O que são juros compostos?
Juros compostos são os juros que incidem não só sobre o valor inicial aplicado, mas também sobre os juros já acumulados nos períodos anteriores. É o famoso “juros sobre juros”: a cada período, a base de cálculo aumenta, e por isso o montante cresce de forma exponencial ao longo do tempo.
É esse efeito que transforma aportes mensais modestos em valores expressivos no longo prazo — e também o que faz uma dívida no rotativo do cartão crescer tão rápido. Nos investimentos, o tempo é o maior aliado de quem usa os juros compostos a seu favor.
Como calcular juros compostos
Para uma aplicação única, o montante é dado por M = C · (1 + i)ᵗ, onde C é o capital inicial, i é a taxa por período e t é o número de períodos. Exemplo: R$ 10.000 aplicados a 1% ao mês durante 12 meses resultam em R$ 11.268,25 — ou seja, R$ 1.268,25 só de juros.
Quando há aportes mensais recorrentes, soma-se o valor futuro da série de aportes (uma anuidade). É exatamente o cálculo do módulo “Aplicação com depósitos regulares” da Calculadora do Cidadão, do Banco Central — e é o que esta calculadora faz, mês a mês, montando também o gráfico e a tabela.
Regra de ouro: a unidade da taxa precisa bater com o período. Se a taxa é anual e os aportes são mensais, convertemos a taxa para mensal pela equivalência composta i = (1 + taxa anual)^(1/12) − 1 — e não simplesmente dividindo por 12, o que superestimaria o rendimento.
Juros simples x juros compostos
Nos juros simples, o rendimento incide sempre sobre o capital inicial — o crescimento é linear. Nos juros compostos, o rendimento entra na base do período seguinte — o crescimento é exponencial.
Veja a diferença com R$ 50.000 aplicados a 8% ao ano por 10 anos: nos juros simples o montante seria R$ 90.000 (R$ 40.000 de juros); nos juros compostos, R$ 107.946 (R$ 57.946 de juros). São quase R$ 18 mil de diferença — e ela só aumenta quanto maior o prazo.
Que taxa de juros usar na simulação?
Use a rentabilidade esperada do investimento. Para renda fixa, a Selic (taxa básica de juros) e o CDI servem de referência — boa parte dos CDBs, LCIs e do Tesouro Selic acompanha esses indicadores. Como essas taxas mudam ao longo do tempo, confira a rentabilidade atual do produto antes de simular.
Se você não tem certeza da taxa, simule cenários: um valor pessimista, um realista e um otimista. Comparar os três deixa claro o impacto da taxa no resultado final.
Atenção: inflação e imposto de renda
Esta calculadora mostra o valor bruto nominal — ou seja, antes de descontos.
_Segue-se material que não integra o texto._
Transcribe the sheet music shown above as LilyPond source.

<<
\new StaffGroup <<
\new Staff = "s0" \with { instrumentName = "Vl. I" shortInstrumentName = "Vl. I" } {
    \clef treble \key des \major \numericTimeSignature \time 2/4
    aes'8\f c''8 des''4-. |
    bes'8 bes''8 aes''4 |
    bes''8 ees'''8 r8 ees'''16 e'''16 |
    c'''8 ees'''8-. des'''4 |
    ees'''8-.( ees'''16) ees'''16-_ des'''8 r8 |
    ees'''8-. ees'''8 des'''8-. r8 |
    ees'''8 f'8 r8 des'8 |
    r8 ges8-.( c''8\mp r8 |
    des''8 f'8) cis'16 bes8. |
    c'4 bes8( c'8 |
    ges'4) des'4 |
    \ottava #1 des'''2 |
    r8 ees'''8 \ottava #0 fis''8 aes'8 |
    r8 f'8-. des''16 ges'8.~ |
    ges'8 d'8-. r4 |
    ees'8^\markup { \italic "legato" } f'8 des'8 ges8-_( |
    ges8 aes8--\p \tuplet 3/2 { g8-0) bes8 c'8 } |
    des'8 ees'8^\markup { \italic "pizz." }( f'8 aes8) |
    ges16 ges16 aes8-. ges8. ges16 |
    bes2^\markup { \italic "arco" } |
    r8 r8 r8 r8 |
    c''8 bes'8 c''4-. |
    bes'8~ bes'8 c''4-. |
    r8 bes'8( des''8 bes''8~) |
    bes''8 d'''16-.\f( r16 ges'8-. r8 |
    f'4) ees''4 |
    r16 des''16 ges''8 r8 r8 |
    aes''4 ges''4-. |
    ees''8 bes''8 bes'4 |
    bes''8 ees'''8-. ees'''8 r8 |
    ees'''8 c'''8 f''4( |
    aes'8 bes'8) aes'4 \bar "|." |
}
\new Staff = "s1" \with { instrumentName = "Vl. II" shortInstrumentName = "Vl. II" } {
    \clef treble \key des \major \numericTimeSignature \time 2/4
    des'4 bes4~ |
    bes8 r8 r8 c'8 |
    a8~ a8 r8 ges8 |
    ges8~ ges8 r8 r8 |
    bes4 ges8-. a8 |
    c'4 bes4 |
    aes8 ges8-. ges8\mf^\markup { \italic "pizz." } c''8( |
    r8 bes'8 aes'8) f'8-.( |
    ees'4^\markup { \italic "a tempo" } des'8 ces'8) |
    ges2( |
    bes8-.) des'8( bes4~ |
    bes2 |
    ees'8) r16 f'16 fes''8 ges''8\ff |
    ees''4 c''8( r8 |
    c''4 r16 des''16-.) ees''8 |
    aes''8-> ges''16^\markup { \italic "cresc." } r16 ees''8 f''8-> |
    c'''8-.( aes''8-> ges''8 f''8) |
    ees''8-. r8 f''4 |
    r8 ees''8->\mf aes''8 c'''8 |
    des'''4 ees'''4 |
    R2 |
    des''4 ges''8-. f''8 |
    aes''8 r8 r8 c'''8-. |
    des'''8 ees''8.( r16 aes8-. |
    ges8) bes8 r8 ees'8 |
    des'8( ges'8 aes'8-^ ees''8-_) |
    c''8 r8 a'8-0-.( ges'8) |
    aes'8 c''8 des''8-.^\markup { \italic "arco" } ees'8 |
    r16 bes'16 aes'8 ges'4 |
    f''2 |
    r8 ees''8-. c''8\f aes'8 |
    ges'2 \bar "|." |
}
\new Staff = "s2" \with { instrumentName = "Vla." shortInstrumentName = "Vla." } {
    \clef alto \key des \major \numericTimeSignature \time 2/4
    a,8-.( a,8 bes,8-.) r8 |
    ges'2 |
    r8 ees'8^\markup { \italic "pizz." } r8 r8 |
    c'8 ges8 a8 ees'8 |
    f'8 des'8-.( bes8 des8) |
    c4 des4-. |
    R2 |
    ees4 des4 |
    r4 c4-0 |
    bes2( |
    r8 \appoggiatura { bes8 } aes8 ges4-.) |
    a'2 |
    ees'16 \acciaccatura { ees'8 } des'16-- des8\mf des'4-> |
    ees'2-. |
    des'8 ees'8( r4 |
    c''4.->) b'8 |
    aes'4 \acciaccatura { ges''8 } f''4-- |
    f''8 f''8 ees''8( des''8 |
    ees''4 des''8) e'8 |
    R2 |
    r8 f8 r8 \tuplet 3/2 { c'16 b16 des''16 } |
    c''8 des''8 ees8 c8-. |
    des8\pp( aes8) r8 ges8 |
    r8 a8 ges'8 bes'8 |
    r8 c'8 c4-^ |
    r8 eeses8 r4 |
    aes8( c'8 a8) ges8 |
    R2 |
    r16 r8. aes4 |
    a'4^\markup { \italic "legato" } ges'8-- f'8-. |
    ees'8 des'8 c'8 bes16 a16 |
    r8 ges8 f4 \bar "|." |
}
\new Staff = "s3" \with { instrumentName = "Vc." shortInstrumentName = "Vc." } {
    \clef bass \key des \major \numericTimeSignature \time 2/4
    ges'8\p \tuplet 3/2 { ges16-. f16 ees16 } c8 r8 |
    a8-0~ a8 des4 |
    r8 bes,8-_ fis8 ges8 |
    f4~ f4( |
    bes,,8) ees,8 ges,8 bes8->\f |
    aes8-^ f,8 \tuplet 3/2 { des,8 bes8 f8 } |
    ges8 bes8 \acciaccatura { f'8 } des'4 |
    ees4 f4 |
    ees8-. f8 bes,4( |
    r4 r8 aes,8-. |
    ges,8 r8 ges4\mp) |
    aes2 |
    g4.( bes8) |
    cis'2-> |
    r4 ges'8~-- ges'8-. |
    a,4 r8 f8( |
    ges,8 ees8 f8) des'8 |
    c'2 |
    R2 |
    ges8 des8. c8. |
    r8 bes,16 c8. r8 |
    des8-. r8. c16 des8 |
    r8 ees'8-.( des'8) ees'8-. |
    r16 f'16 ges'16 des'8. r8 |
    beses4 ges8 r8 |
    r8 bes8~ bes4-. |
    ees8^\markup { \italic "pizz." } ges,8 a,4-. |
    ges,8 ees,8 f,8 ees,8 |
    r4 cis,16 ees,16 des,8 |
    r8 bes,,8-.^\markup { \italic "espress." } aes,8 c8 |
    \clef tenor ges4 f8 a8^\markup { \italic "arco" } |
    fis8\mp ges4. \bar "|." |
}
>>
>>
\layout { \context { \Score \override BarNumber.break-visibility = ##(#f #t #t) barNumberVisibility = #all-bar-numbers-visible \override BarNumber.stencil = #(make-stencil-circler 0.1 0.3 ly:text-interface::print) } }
Dois fatores reduzem o ganho real: a inflação (medida pelo IPCA), que corrói o poder de compra ao longo do tempo, e o imposto de renda.
Na maioria dos investimentos de renda fixa, o IR é regressivo e incide só sobre os juros: 22,5% para resgates em até 180 dias, 20% de 181 a 360 dias, 17,5% de 361 a 720 dias e 15% acima de 720 dias. Por isso, quanto mais tempo você deixa o dinheiro aplicado, menor a alíquota.
Como interpretar os resultados
Valor final acumulado é o montante projetado ao fim do período, somando o que você investiu e os juros. Total investido é a soma do valor inicial com todos os aportes. Total em juros é quanto o dinheiro rendeu além do que você colocou.
No gráfico de evolução, observe como a fatia de juros (verde-claro) é pequena no começo e ganha força com o tempo, passando a crescer mais rápido que os aportes. Esse é o ponto em que o dinheiro começa a “trabalhar sozinho”.